*YOUR TASK*
Transcribe each entry below exactly. Pictures do not go in the copy.

Relative pose estimation data
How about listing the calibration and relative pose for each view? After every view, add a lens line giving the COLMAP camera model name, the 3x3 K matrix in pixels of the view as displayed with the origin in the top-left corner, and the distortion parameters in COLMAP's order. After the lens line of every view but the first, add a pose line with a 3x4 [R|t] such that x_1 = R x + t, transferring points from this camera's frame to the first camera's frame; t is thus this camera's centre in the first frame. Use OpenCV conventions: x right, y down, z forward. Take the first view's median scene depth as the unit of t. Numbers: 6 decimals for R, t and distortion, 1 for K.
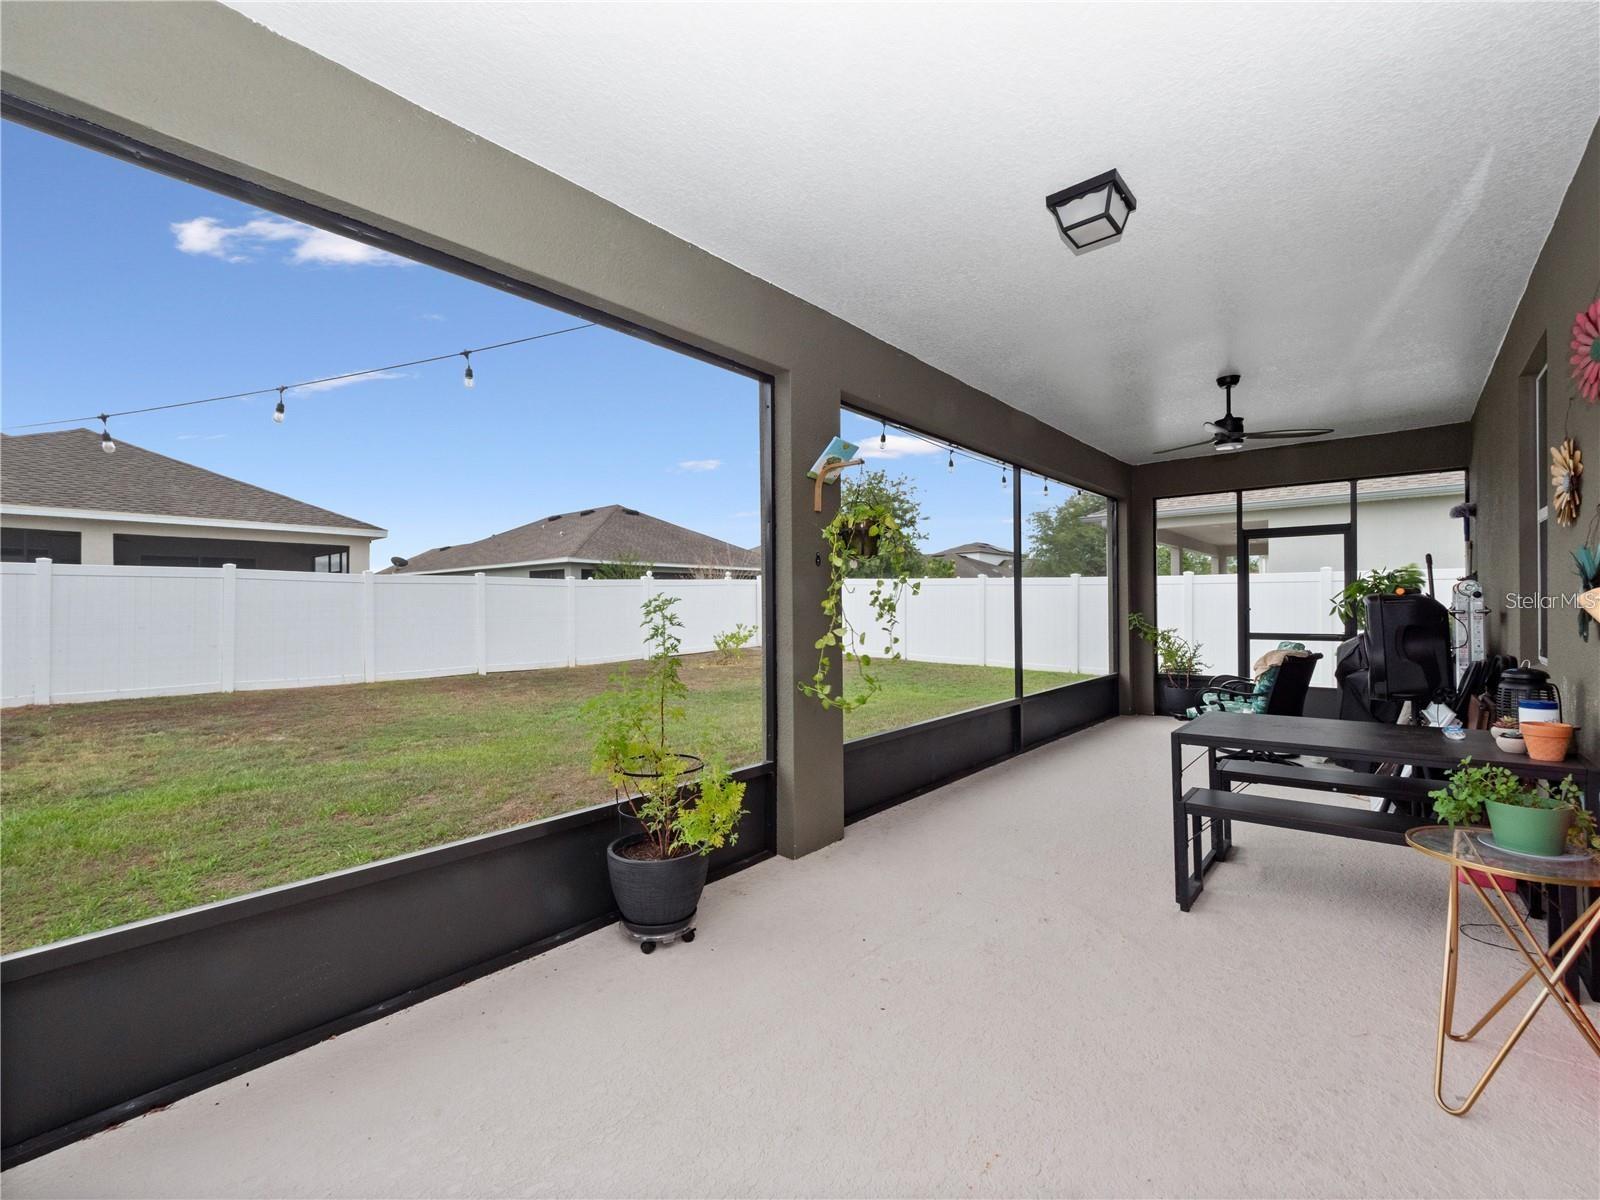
lens RADIAL K [[687.5, 0, 779.2], [0, 687.5, 611.2], [0, 0, 1]] dist [-0.004862, -0.000749]
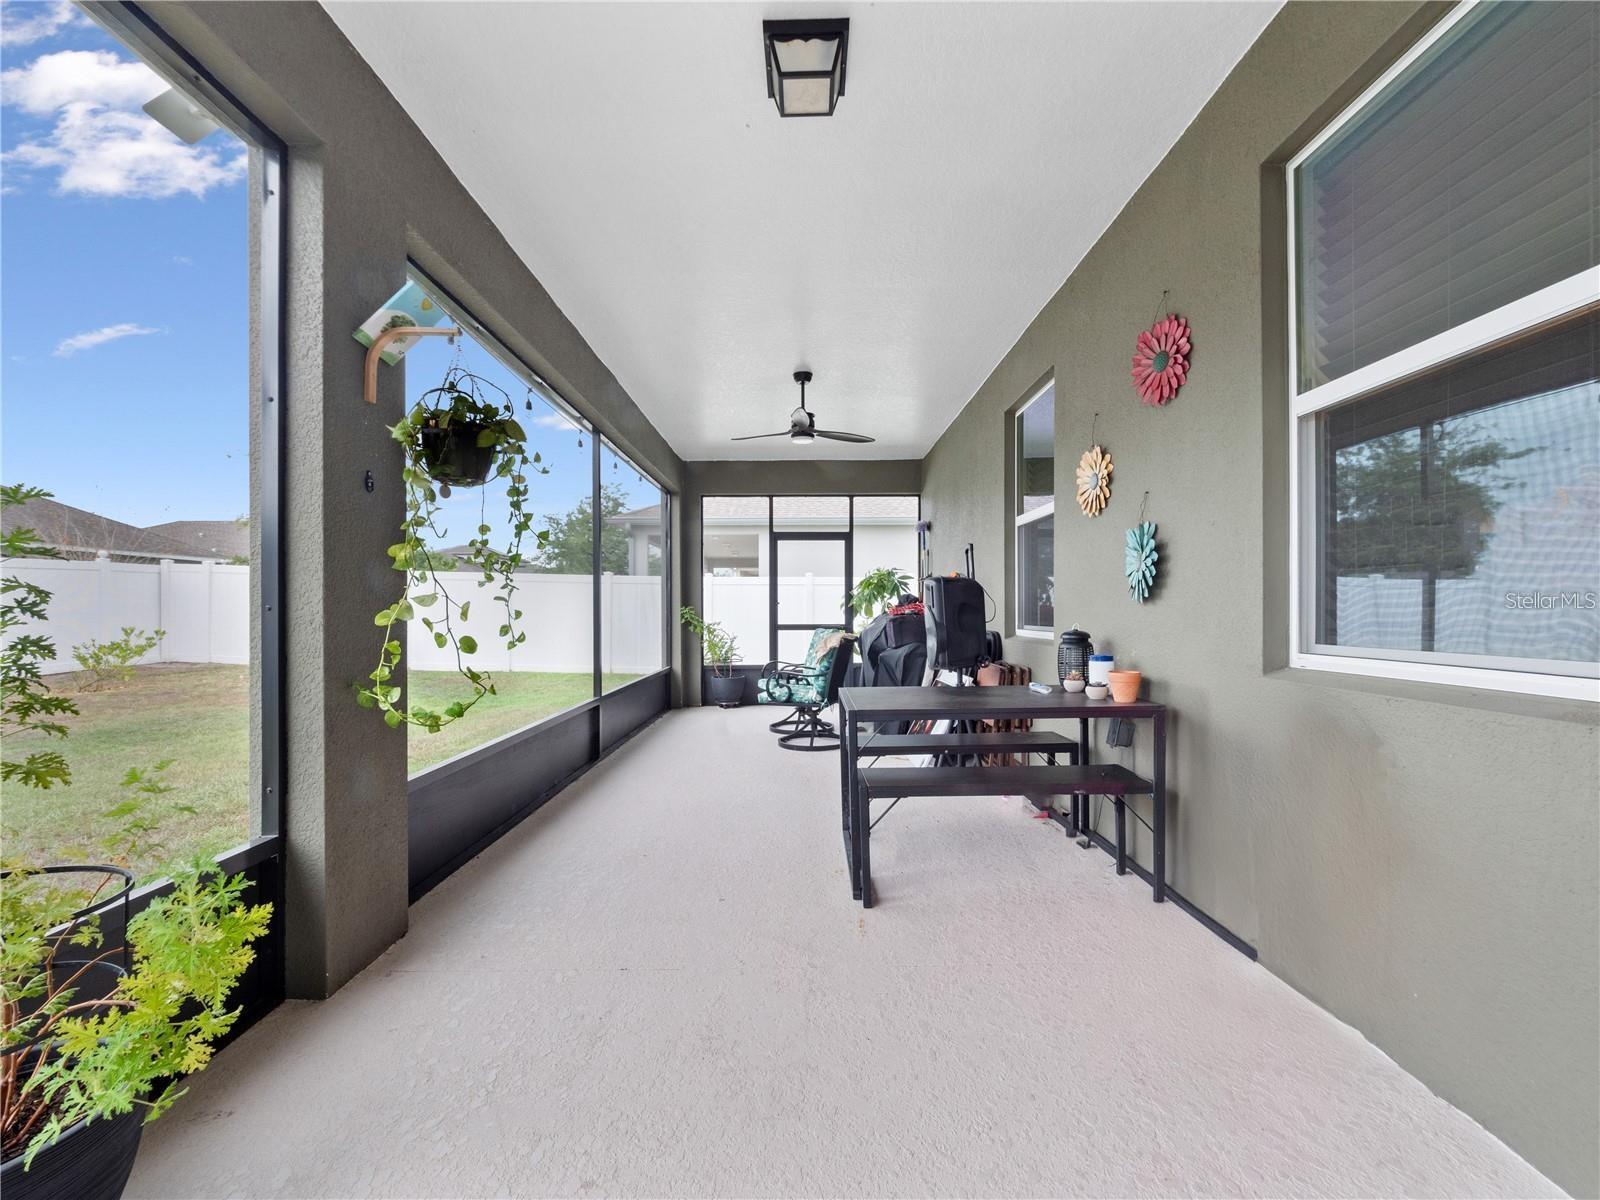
lens RADIAL K [[690.4, 0, 805.3], [0, 690.4, 607.3], [0, 0, 1]] dist [0.013892, -0.010479]
pose [[0.748361, 0.008264, 0.663240, -0.028172], [0.001743, 0.999894, -0.014425, 0.020932], [-0.663289, 0.011951, 0.748268, 0.137134]]
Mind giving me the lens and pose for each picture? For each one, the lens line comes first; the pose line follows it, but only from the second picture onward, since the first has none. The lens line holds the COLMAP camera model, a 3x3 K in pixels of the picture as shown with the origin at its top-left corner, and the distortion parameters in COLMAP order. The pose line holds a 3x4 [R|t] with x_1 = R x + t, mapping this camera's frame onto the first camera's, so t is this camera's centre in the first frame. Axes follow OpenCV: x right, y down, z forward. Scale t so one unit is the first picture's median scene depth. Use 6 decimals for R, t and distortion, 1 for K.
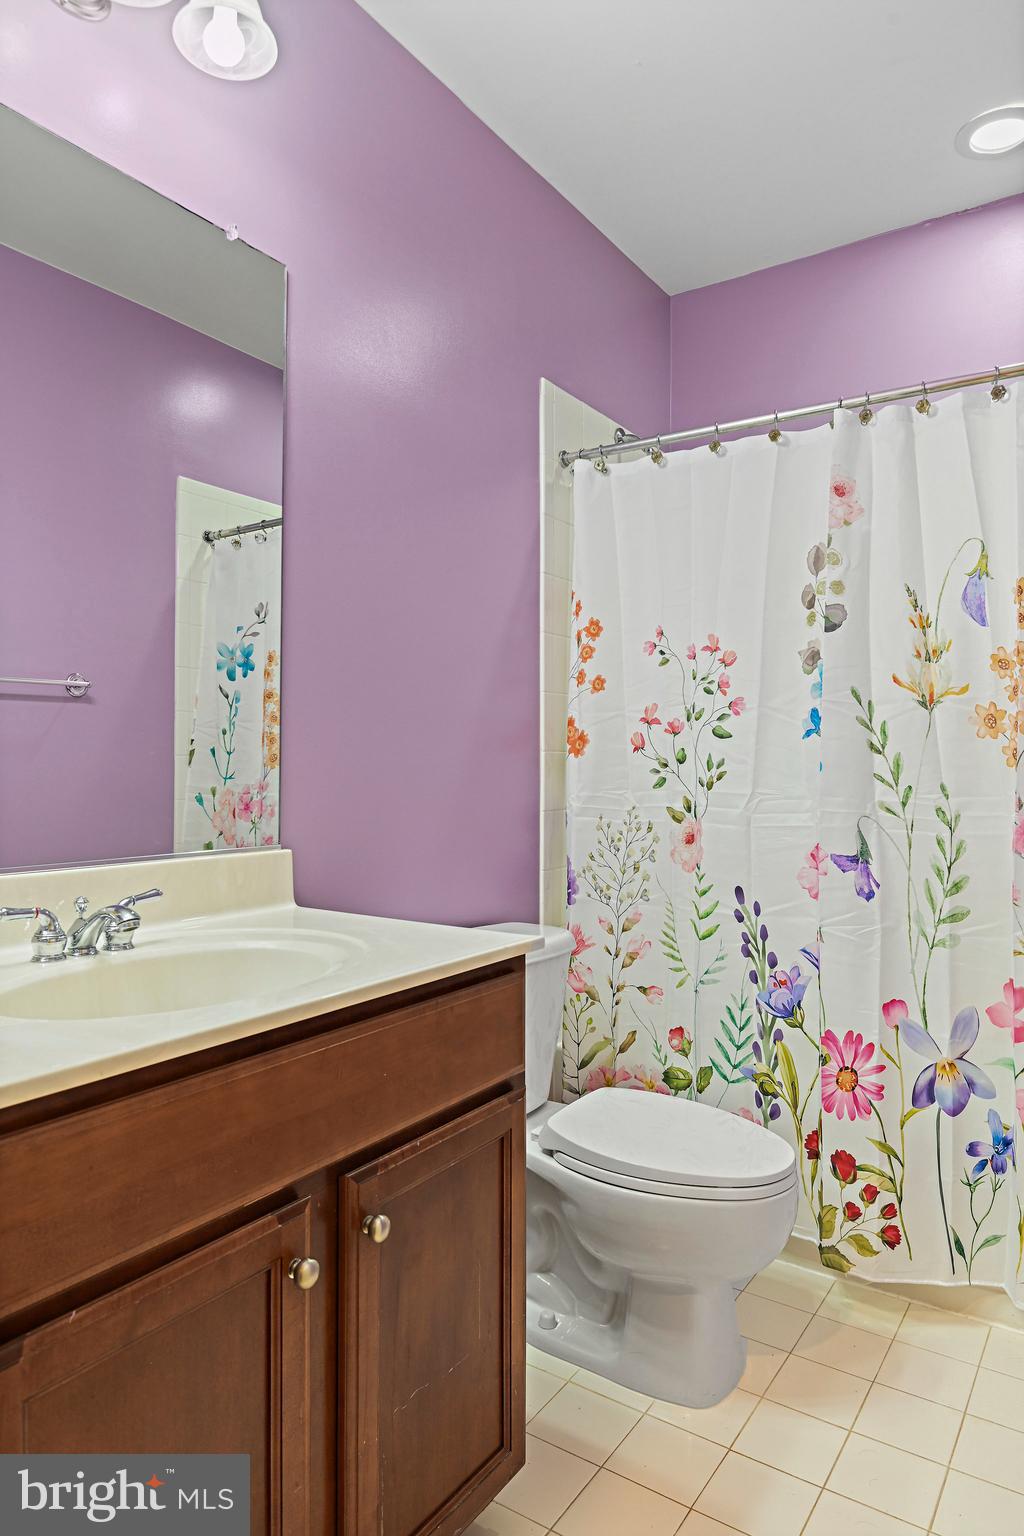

*SOLUTION*
How about listing the calibration and relative pose for each view? After every view, add a lens line giving the COLMAP camera model name, the 3x3 K matrix in pixels of the view as displayed with the origin in the top-left corner, and the distortion parameters in COLMAP's order. After the lens line of every view but the first, add a pose line with a 3x4 [R|t] such that x_1 = R x + t, transferring points from this camera's frame to the first camera's frame; t is thus this camera's centre in the first frame. Use OpenCV conventions: x right, y down, z forward. Take the first view's median scene depth as the unit of t. Numbers: 6 decimals for R, t and distortion, 1 for K.
lens RADIAL K [[687.5, 0, 779.2], [0, 687.5, 611.2], [0, 0, 1]] dist [-0.004862, -0.000749]
lens RADIAL K [[690.4, 0, 805.3], [0, 690.4, 607.3], [0, 0, 1]] dist [0.013892, -0.010479]
pose [[0.748361, 0.008264, 0.663240, -0.028172], [0.001743, 0.999894, -0.014425, 0.020932], [-0.663289, 0.011951, 0.748268, 0.137134]]
Mind giving me the lens and pose for each picture? For each one, the lens line comes first; the pose line follows it, but only from the second picture onward, since the first has none. The lens line holds the COLMAP camera model, a 3x3 K in pixels of the picture as shown with the origin at its top-left corner, and the distortion parameters in COLMAP order. The pose line holds a 3x4 [R|t] with x_1 = R x + t, mapping this camera's frame onto the first camera's, so t is this camera's centre in the first frame. Axes follow OpenCV: x right, y down, z forward. Scale t so one unit is the first picture's median scene depth. Use 6 decimals for R, t and distortion, 1 for K.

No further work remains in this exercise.